- By Joshua Keating
Joshua Keating is associate editor at Foreign Policy and the editor of the Passport blog. He has worked as a researcher, editorial assistant, and deputy Web editor since joining the FP staff in 2007. In addition to being featured in Foreign Policy, his writing has been published by the Washington Post, Newsweek International, Radio Prague, the Center for Defense Information, and Romania's Adevarul newspaper. He has appeared as a commentator on CNN International, C-Span, ABC News, Al Jazeera, NPR, BBC radio, and others. A native of Brooklyn, New York, he studied comparative politics at Oberlin College.

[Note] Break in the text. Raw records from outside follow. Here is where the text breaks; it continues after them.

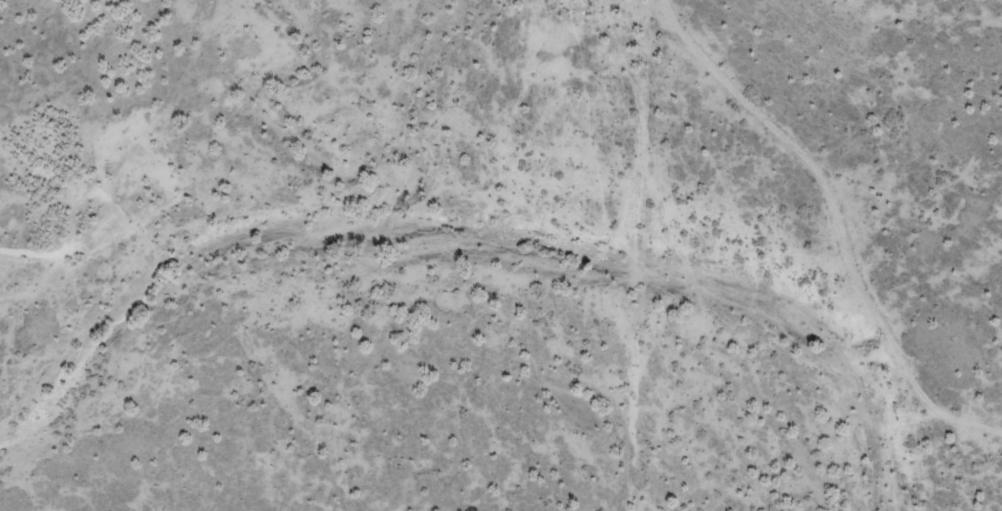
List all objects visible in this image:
road: (861, 233)
road: (673, 255)

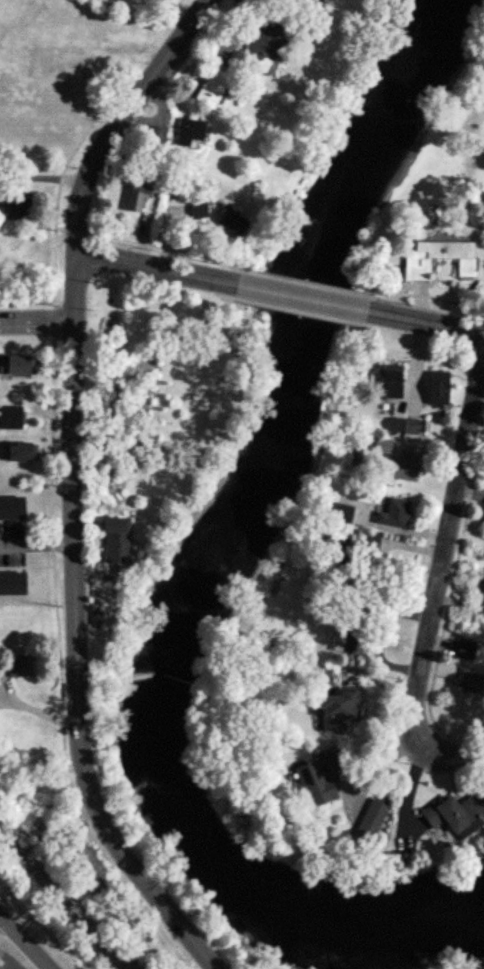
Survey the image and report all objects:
building: (265, 41)
building: (222, 50)
building: (210, 88)
building: (188, 133)
building: (156, 135)
road: (9, 174)
road: (52, 176)
road: (9, 185)
building: (135, 197)
building: (14, 206)
building: (196, 210)
building: (227, 221)
building: (436, 257)
road: (154, 266)
road: (300, 297)
road: (36, 323)
road: (425, 323)
building: (15, 364)
building: (388, 381)
building: (437, 389)
building: (10, 418)
building: (405, 427)
building: (380, 447)
building: (18, 452)
building: (400, 466)
road: (67, 484)
building: (10, 508)
building: (390, 515)
building: (111, 540)
road: (32, 544)
building: (366, 544)
river: (210, 571)
building: (10, 584)
road: (436, 597)
building: (480, 597)
building: (351, 638)
building: (466, 649)
building: (15, 666)
building: (470, 680)
building: (337, 710)
building: (316, 779)
building: (455, 811)
building: (373, 812)
building: (84, 859)
railway: (60, 904)
road: (22, 945)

Today’s first panel discussion featured a unique conversation between past directors of the State Department’s Policy Planning staff, including Dennis Ross, who served under the first Bush administration, Jim Steinberg and Morton Halperin, who worked under Bill Clinton, David Gordon from the Bush administration and current director Jake Sullivan.
A theme of the discussion was that, as Halperin put it, "ineffective policy planning staffs do what people think of as policy planning." The role of the State Department’s strategic arm is less to predict the future than, as Steinberg explained it, to inform the rest of the department of "the things that are deeply consequential”.
One of the more striking moments was when Ross was asked by FP Editor in Chief Susan Glasser to reflect on what the office got right and wrong during his tenure. Ross remembered one time when the office was out on a limb within Foggy Bottom: "We saw German unification coming at a time everyone else was rejecting it," he said. The downside was that the focus on Germany took the office’s attention away from the growing crisis in Iraq. The situation in Germany "made me too consumed with one area of the world," Ross recalled.
Something to keep in mind at a time when the focus of U.S. policy is dominated by the Middle East.